GIVEN EXERCISE: Please edit the post on working from home, from "I was at another" up to and including "a great conference.", and write that passage out with "fabulous" replaced by "stylish".

PAGE EXCERPT:
[Start]

I was at another conference last week – the Work2015 conference in the beautiful city of Turku – and I have to say it was a really great conference with excellent papers and presentations and some really good conversation. And yes, I may still be dazzled by the fabulous, designer Marimekko bags they handed out as conference bags, but it really was a great conference.
There was one presentation that was particularly intriguing for me as I have set out to change working culture as we know it; and as I ponder the alternative solutions for work I come across in my research, as well as what it is about these solutions that appeal to people and make them say things like “I could never imagine going back to working the way I did”. This particular paper was by a Swiss scholar who had done a quantitative study of the advantages of working from home, examining the correlation between working from home and work effort.
Previous research has argued that there are advantages to working from home, and the list is actually quite long. It includes flexibility, the ability to plan one’s work according to one’s personal rhythm, less distractions, reduced work-related stress, better work-life balance, higher job satisfaction, and more autonomy. However according to this Swiss scholar, there really hasn’t been a lot of empirical evidence, so this is what she set out to do. I’m not going to go into the details of her regression analysis (mostly because I’m a qualitative researcher and it eludes me) but the conclusion she came to was that working from home leads to greater work effort, and not only that, she also found that when you work from home more often, work effort also increases.
Now as a qualitative researcher, I have to point out that things are seldom as simple as we like to portray them, and when analyzing quantitative variables we also need to understand and critically examine what lies behind these variables and the assumptions we are making about them. In this study effort was measured as the hours a person works beyond the hours specified in his or her work contract (i.e. overtime), and we need to be careful when equating overtime with effort or commitment to an organization, which she was also arguing.

[End]

Dataset items:
[Start]

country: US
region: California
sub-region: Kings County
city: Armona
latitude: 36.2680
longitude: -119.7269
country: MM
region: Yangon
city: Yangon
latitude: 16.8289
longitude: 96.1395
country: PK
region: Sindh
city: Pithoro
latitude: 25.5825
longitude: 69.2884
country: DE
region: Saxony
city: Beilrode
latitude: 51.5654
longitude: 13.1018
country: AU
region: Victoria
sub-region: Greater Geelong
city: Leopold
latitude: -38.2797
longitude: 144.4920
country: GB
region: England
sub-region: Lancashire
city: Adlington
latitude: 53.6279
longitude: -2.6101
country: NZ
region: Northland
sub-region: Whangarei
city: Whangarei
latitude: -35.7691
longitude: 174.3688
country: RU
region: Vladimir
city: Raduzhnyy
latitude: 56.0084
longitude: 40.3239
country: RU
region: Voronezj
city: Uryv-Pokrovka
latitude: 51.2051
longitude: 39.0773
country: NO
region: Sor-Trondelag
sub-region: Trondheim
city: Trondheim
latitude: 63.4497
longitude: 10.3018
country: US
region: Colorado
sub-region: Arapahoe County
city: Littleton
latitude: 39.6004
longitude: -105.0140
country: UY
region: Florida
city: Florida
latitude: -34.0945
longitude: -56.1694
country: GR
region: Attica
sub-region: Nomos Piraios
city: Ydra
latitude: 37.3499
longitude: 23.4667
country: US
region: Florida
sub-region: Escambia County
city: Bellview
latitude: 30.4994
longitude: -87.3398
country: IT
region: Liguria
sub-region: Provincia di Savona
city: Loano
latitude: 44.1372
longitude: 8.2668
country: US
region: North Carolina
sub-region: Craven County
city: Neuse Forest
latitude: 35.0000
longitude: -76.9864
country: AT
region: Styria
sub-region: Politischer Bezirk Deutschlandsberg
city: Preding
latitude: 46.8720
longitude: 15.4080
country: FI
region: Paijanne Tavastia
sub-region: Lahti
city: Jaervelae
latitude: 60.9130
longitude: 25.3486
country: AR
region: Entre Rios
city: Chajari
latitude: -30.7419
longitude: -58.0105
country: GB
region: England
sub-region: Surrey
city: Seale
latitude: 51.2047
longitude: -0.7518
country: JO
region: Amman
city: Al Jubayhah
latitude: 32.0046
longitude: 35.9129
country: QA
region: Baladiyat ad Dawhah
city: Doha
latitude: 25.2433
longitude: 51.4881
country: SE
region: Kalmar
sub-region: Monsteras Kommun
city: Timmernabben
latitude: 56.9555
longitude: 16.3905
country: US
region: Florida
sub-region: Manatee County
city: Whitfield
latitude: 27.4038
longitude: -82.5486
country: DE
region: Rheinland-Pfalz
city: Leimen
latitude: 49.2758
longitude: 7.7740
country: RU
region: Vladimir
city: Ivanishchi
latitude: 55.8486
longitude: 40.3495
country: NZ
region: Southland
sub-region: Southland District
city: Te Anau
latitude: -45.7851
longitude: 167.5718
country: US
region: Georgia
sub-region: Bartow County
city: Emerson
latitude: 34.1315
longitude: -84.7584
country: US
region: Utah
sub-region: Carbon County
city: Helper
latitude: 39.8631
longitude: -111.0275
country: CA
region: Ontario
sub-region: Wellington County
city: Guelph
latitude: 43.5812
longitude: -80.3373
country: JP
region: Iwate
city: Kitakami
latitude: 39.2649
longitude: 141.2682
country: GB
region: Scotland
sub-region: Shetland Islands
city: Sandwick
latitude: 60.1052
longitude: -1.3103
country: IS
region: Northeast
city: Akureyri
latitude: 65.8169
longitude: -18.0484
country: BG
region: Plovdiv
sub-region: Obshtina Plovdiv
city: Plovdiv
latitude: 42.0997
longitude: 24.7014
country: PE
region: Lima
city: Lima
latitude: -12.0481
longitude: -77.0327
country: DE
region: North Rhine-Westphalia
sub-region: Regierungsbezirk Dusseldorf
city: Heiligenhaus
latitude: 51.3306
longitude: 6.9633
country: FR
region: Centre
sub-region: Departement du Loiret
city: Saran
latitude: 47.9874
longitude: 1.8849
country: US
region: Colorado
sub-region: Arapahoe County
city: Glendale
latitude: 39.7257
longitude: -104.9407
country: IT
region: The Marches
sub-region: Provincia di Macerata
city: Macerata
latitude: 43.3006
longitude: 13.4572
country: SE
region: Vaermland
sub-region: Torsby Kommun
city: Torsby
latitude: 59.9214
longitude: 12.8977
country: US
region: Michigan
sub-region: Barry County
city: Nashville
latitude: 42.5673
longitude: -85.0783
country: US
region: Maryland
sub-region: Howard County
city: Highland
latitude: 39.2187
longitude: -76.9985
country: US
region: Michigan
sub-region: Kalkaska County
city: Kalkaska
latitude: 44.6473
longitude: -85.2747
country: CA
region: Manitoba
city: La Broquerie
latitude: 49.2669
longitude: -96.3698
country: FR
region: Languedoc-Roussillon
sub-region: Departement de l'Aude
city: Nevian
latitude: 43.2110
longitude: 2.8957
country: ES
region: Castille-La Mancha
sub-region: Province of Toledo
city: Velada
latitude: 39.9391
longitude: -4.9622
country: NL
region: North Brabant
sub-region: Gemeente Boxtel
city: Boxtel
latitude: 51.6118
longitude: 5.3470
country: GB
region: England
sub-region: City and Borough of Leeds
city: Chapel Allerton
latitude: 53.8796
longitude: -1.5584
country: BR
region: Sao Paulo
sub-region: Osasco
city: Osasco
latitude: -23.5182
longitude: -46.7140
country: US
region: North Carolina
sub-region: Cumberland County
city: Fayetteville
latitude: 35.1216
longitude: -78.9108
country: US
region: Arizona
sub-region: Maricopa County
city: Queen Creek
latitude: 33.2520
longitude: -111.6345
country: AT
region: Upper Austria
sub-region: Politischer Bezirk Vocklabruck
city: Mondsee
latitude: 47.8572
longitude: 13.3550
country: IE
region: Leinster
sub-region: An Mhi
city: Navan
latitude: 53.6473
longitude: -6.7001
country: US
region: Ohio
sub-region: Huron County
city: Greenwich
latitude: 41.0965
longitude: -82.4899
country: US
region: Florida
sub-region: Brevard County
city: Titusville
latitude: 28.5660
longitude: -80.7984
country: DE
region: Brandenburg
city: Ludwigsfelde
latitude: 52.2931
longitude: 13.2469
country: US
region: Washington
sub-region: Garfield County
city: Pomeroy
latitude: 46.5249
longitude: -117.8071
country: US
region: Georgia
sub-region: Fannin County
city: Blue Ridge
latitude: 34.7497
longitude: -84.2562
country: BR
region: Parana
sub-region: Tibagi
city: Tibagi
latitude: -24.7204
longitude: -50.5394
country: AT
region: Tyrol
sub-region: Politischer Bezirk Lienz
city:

[End]

EXERCISE OUTPUT:
I was at another conference last week – the Work2015 conference in the beautiful city of Turku – and I have to say it was a really great conference with excellent papers and presentations and some really good conversation. And yes, I may still be dazzled by the stylish, designer Marimekko bags they handed out as conference bags, but it really was a great conference.